Updated

Leaders of the two Koreas agreed Saturday to resume talks between their nations that broke down last summer and to discuss the international standoff over the North's nuclear weapons ambitions, an Indonesian official said.

The agreements on reviving the stalled talks came as Washington's top envoy on the nuclear dispute, the chief U.S. negotiator in the multinational talks, Christopher Hill (search), arrived in Seoul for meetings with South Korean officials.

South Korean Prime Minister Lee Hae-chan (search) and North Korea's No. 2 man, Kim Yong Nam, met on the sidelines of an Asian-African summit in Jakarta, said Jacob Tobing, Indonesia's ambassador to South Korea.
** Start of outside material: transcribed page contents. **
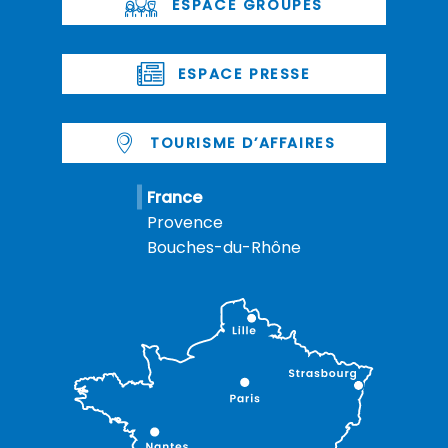
ESPACE GROUPES
ESPACE PRESSE
TOURISME D’AFFAIRES
France
Provence
Bouches-du-Rhône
It was the second meeting at the summit between the two leaders, who addressed such key issues as attempts to persuade the North to return to six-party talks aimed at getting Pyongyang (search) to suspend its nuclear program.
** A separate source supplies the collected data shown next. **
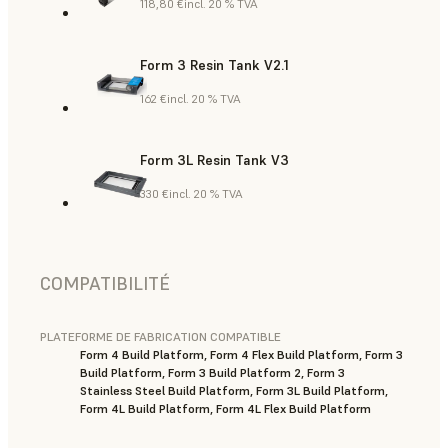
118,80 €
incl. 20 % TVA
Form 3 Resin Tank V2.1
162 €
incl. 20 % TVA
Form 3L Resin Tank V3
330 €
incl. 20 % TVA
COMPATIBILITÉ
PLATEFORME DE FABRICATION COMPATIBLE
Form 4 Build Platform, Form 4 Flex Build Platform, Form 3
Build Platform, Form 3 Build Platform 2, Form 3
Stainless Steel Build Platform, Form 3L Build Platform,
Form 4L Build Platform, Form 4L Flex Build Platform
Three rounds of nuclear disarmament talks — which involve the Koreas, China, Japan, Russia and the United States — have been held since 2003 with no breakthrough. A September session was never held because the North refused to attend, citing Washington's alleged hostile policy toward Pyongyang.

In February, the North claimed it already possessed nuclear weapons and would indefinitely boycott the talks. That claim has not been independently verified.

"They agreed to resume the inter-Korean dialogue ... and they agreed to exchange views over the six-party talks," said Tobing, who was at the conference with the South Korean delegation.

"We know they both need this kind of meeting so we (Indonesia) offered to facilitate it. I'm very satisfied. At least one step has been taken but there is a lot of work ahead."

Kim Sang Soo, the information attache at the South Korean embassy in Jakarta, confirmed a meeting took place but refused to provide details.

The first meeting Friday was the highest-level contact between the two Koreas since a 2000 summit between then-South Korean President Kim Dae-jung and North Korean leader Kim Jong Il. The inter-Korean talks have been on hold since July after mass defections to South Korea from the North that Pyongyang labeled the "kidnapping" of its citizens.

The Koreas were divided in 1945. Although separated by the world's last Cold War frontier lined by nearly 2 million troops, the two Koreas have dramatically boosted ties in recent years — mostly through economic projects that provide the impoverished North with desperately needed cash.

The 1950-53 Korean War ended in a truce, not a peace treaty.

Neither leader spoke to reporters as they left the talks, which lasted about 30 minutes.
The leaders agreed Friday on the need for the two countries to work together on territorial claims on a set of islets at the center of a dispute between South Korea and Japan, South Korea's Yonhap news agency said. The rocky outcroppings are called Dokdo in Korean and Takeshima in Japanese.

During his visit to Seoul, Hill plans to meet Monday with Foreign Minister Ban Ki-moon on Monday, U.S. Embassy spokeswoman Maureen Cornack said.

The U.S. envoy also will visit China and Japan before returning to the United States on April 30, a U.S. official in Seoul said.

U.N. Secretary-General Kofi Annan, who also is attending the Asian-African summit, told reporters he hoped diplomatic attempts to induce North Korea to rejoin the six-party talks would soon succeed.

Asked how the U.N. Security Council would react if the North tested a nuclear device, Annan said: "I hope we will dissuade North Korea (and) that North Korea will not take this action."